République et canton de Genève
Grand Conseil
Séance du jeudi 18 mai 2000 à 17h
54e législature - 3e année - 8e session - 20e séance
IU 856
M. Bernard Lescaze (R). Mon interpellation urgente pourrait s'appeler : «Squat et patrimoine». Elle s'adresse d'abord à M. Moutinot, mais également au procureur général, auquel le chef du département de justice et police et des transports voudra bien transmettre son contenu, afin que, suivant notre procédure, il puisse y répondre.
Au moment même où le Tribunal administratif, dans sa grande sagesse, décide de classer, contre l'avis de la commission des monuments et des sites, le Palais Wilson, lourdement restauré, un certain nombre de propriétés publiques - en mains de la Ville et surtout de l'Etat de Genève - mais également un certain nombre de domaines privés, qui ont été jugés dignes d'une protection particulière, d'une inscription à l'inventaire, voire d'un classement, subissent aujourd'hui de très graves déprédations et sont au bord de la destruction totale, pour certaines d'entre elles.
J'aimerais d'une part savoir dans quelle mesure le département de l'aménagement, de l'équipement et du logement est prêt à assurer les surcoûts nécessaires à la restauration des immeubles en mains publiques, lorsque ceux-ci ont été squattés ou continuent de l'être et quand leur substance historique devient quasiment nulle. Je vais donner, bien entendu, quelques exemples.
J'aimerais savoir également, et cela est à l'intention du procureur général, si, dans le cadre de la défense du patrimoine - que la justice genevoise semble avoir à coeur d'entreprendre, en témoigne la jurisprudence du Tribunal administratif - le procureur général est décidé à modifier sa jurisprudence en matière de jugement d'évacuation des squatters et d'exécution de tels jugements, lorsqu'il s'agit d'un immeuble dont la substance patrimoniale historique est gravement menacée par ces occupations illicites.
Je citerai quelques exemples, dont le premier est la villa Fromel située sur le plateau de Frontenex. Cette villa a été jugée suffisamment importante par les organes du patrimoine pour pouvoir être maintenue.

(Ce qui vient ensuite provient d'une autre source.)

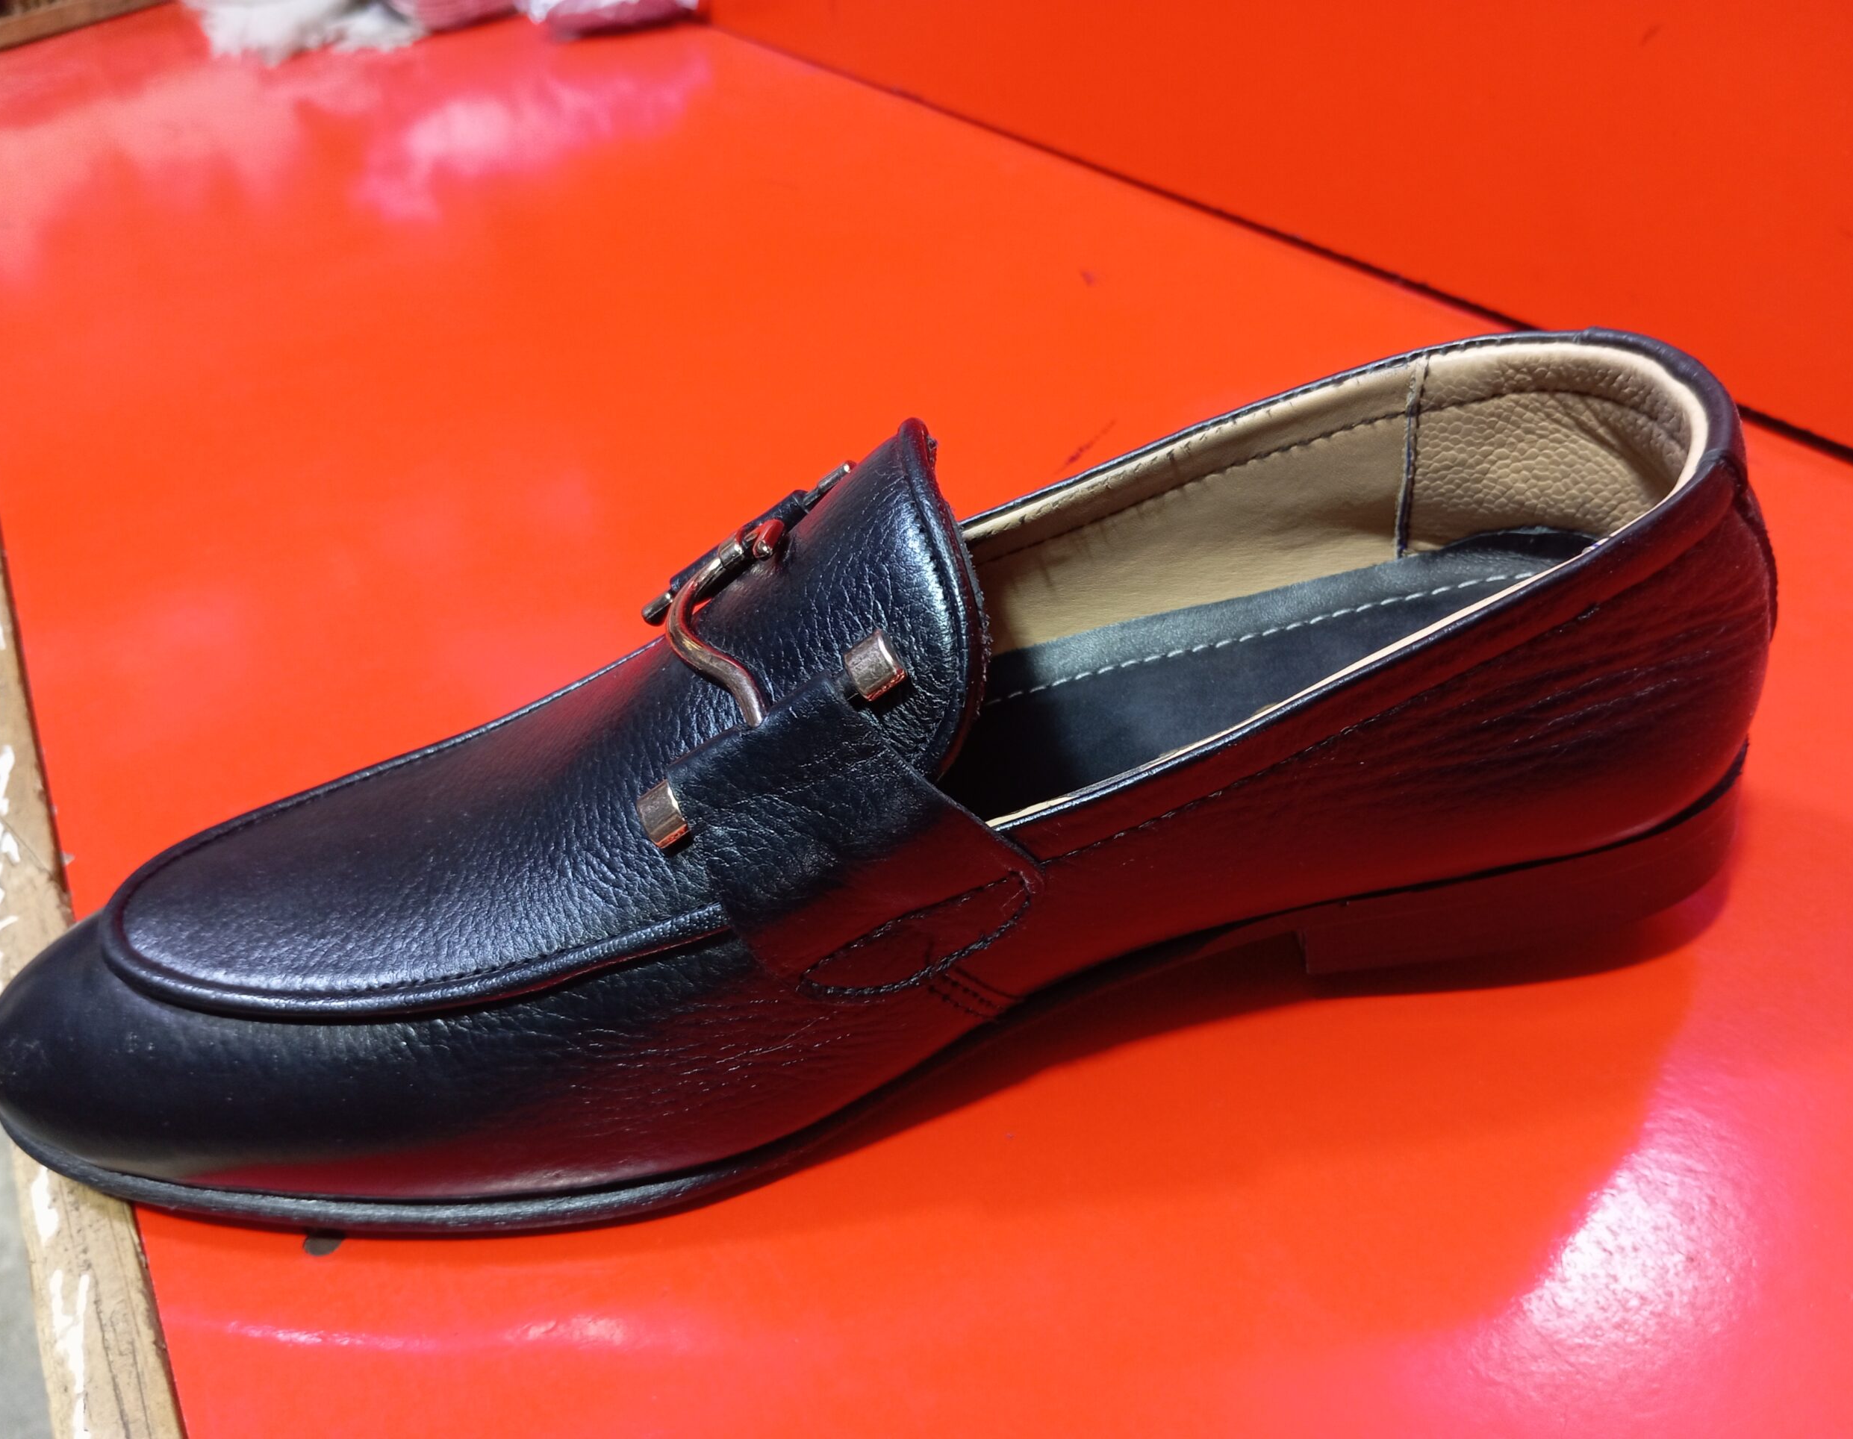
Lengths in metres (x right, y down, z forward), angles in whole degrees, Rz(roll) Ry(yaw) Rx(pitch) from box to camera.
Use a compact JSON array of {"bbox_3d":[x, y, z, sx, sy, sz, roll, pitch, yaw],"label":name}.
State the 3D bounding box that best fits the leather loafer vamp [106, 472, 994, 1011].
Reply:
[{"bbox_3d":[-0.059,0.005,0.234,0.147,0.062,0.083,-10,42,0],"label":"leather loafer vamp"}]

La Ville comme l'Etat ont décidé de la protéger. Le plan d'aménagement a été modifié, le plan localisé de quartier également, de façon que les immeubles modernes permettent de conserver cette villa.
Or, celle-ci a été squattée. Et, alors que les témoignages photographiques montrent qu'il y a trois ans, en 1997, la substance intérieure de cette maison du XIXe siècle était parfaitement conservée, aujourd'hui il n'en reste strictement rien, de sorte que de nombreux architectes et ingénieurs, notamment des représentants de l'aménagement, de l'équipement et du logement reconnaissent que la reconstruction de cette maison coûtera plusieurs millions et qu'il vaudrait mieux la démolir.

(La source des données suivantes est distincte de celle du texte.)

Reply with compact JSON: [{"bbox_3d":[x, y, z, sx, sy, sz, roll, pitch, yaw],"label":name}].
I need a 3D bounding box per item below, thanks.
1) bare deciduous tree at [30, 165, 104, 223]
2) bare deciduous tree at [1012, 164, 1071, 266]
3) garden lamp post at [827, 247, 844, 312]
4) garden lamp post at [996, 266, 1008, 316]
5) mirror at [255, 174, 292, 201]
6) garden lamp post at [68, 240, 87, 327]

A quoi sert-il donc de protéger le patrimoine, au détriment même d'autres intérêts, et de le laisser, ensuite, être purement et simplement détruit par une occupation illicite ?
Second exemple : le même phénomène est en train de se produire à la villa Gardiol qui, elle, n'est pas sur la rive gauche, mais sur la rive droite. Cette villa a été attribuée à l'Union interparlementaire, mais étant également occupée par des squatters, son décor du début du siècle, quasiment unique selon les spécialistes - dont je ne suis pas, pour cette époque - est également en train de disparaître.
J'aimerais savoir ce que tant le département responsable, puisque cette villa est propriété de l'Etat, que les organes judiciaires entreprennent pour la conserver.
Troisième cas : le château de La Gara, l'un des plus beaux domaines du XVIIIe siècle genevois, qui, pendant trente ans, est resté inoccupé, sous la protection du fermier voisin, et qui est squatté depuis une année. Le décor du XVIIIe siècle est en train de disparaître. Le squat ayant eu lieu l'été dernier, il a fallu se chauffer pendant l'hiver : des poêles ont donc été installés dans des pièces qui avaient conservé leur décor et les tuyaux de poêles atteignent les chéneaux. Je vous rends ici attentifs au risque éventuel d'incendie. Il est vrai que ce domaine ne concerne pas le département de l'aménagement, de l'équipement et du logement. En revanche, La Gara étant un domaine classé, il concerne directement nos autorités judiciaires.
Je pourrais allonger la liste avec, par exemple, le domaine des Cèdres à Bellevue. Vous vous rappelez la restauration très coûteuse de la villa La Concorde entreprise par la Ville de Genève, villa qui, précisément, alors que son intérieur avait été longtemps conservé intact, a été singulièrement mise à mal par les squatters qui s'y étaient installés.
Je souhaite donc connaître très rapidement les mesures que ne manqueront pas de prendre les autorités que j'ai nommées, voire le Conseil d'Etat dans son ensemble, car il n'y a pas de raison de protéger, d'une part, le patrimoine lorsqu'il a déjà été lourdement rénové, fût-ce par arrêt du tribunal administratif au Palais Wilson, et de laisser, dans le même temps, se détruire un patrimoine, parfois beaucoup plus intéressant, simplement parce qu'il est occupé illicitement ! (Applaudissements.)